Reverend Professor Glen O’Brien wrote an opinion article for ABC Religion and Ethics, posted 31 May 2024. Read the full article here.

On 3 May 2024, the General Conference of the United Methodist Church (UMC) — the largest Methodist denomination in the world — removed the language of restriction on so-called “practising homosexuals” from church law. In effect, this lifts the ban on queer clergy and same-sex marriages in the UMC. The approach taken allows liberty of conscience at the local level, and is an attempt to keep progressives, centrists, and traditionalists in the same tent. It is essentially the same approach that the Uniting Church in Australia has taken.

This decision was made possible only after around a quarter of its congregations with a more traditional stance had disaffiliated. Some of these became part of a new denomination, the Global Methodist Church (GMC), which was launched in May 2022, after decades of acrimonious debate. Others joined smaller Methodist churches, such as the Free Methodist Church and the Wesleyan Church. A few simply became independent.
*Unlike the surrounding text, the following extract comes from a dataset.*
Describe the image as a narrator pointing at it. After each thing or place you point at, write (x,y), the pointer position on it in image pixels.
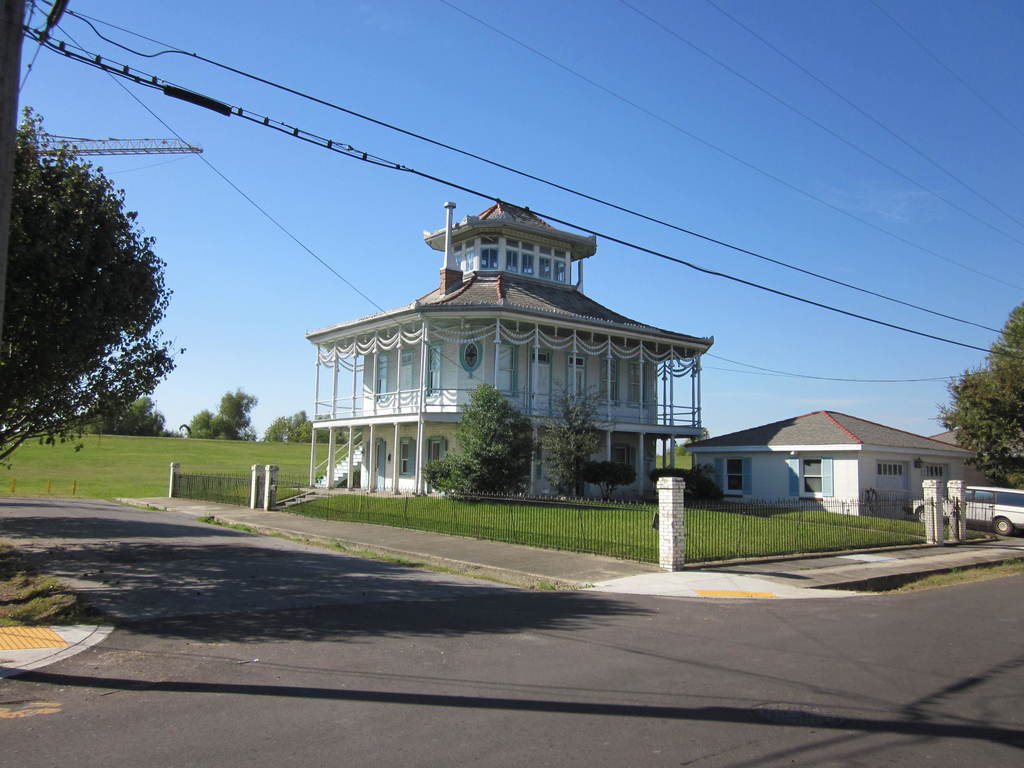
In this image I can see the railing (579,522), few plants (612,477) and trees (579,428) in green color and I can see the buildings (627,327) in white and brown color, the vehicle (985,515) in white color. In the background (556,94) I can see few electric wires (425,177) and the sky (451,78) is in blue and white color.
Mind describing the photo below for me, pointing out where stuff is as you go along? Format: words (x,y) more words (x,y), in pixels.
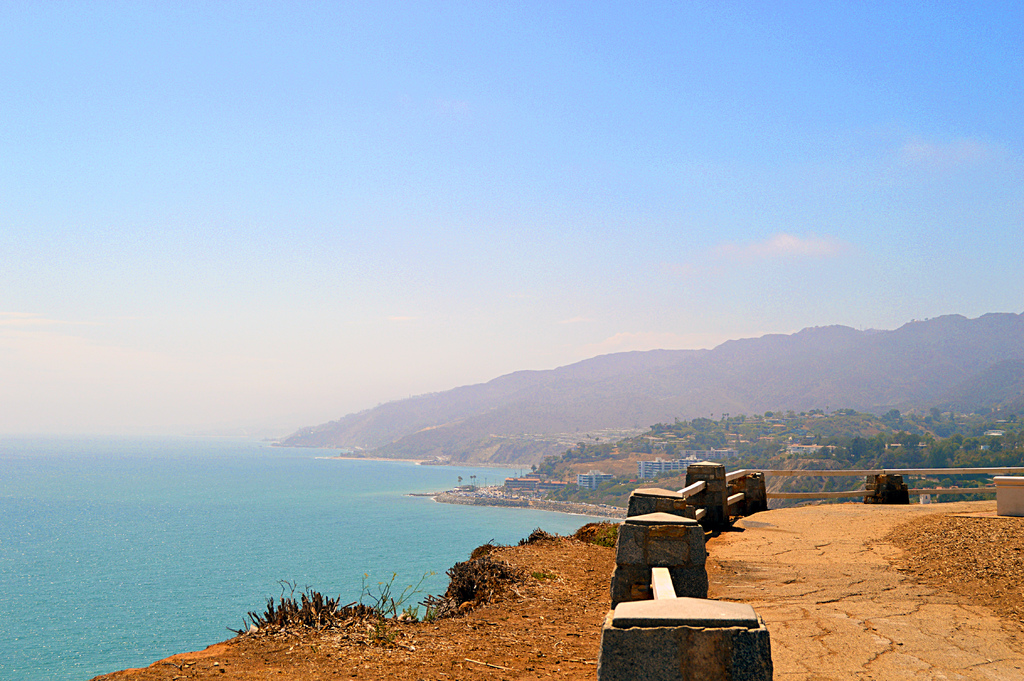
In this image I can observe a railing (656,535) on the right side (711,490). On the left side of the image (167,532) I can see water surface (199,532). In the background (706,411) there are mountains (922,399) and trees (776,450). At the top (473,110) I can see the sky (443,192).
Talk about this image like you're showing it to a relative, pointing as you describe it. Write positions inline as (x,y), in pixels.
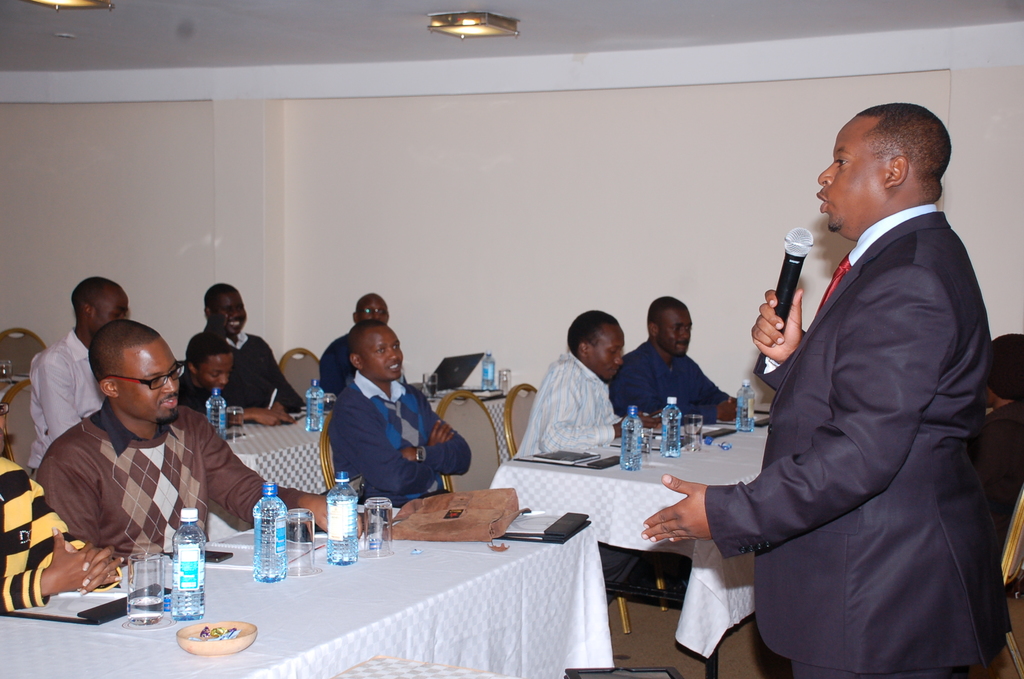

Learning to live together with difference has been a challenge for the church since New Testament times, and compromise solutions such as this will leave some more radical Methodists unhappy at both ends of the debate. The UMC will probably now be better equipped for its mission as a result of having resolved an internal division that has torn it apart for decades, freeing it up to direct its energies in a more outward direction.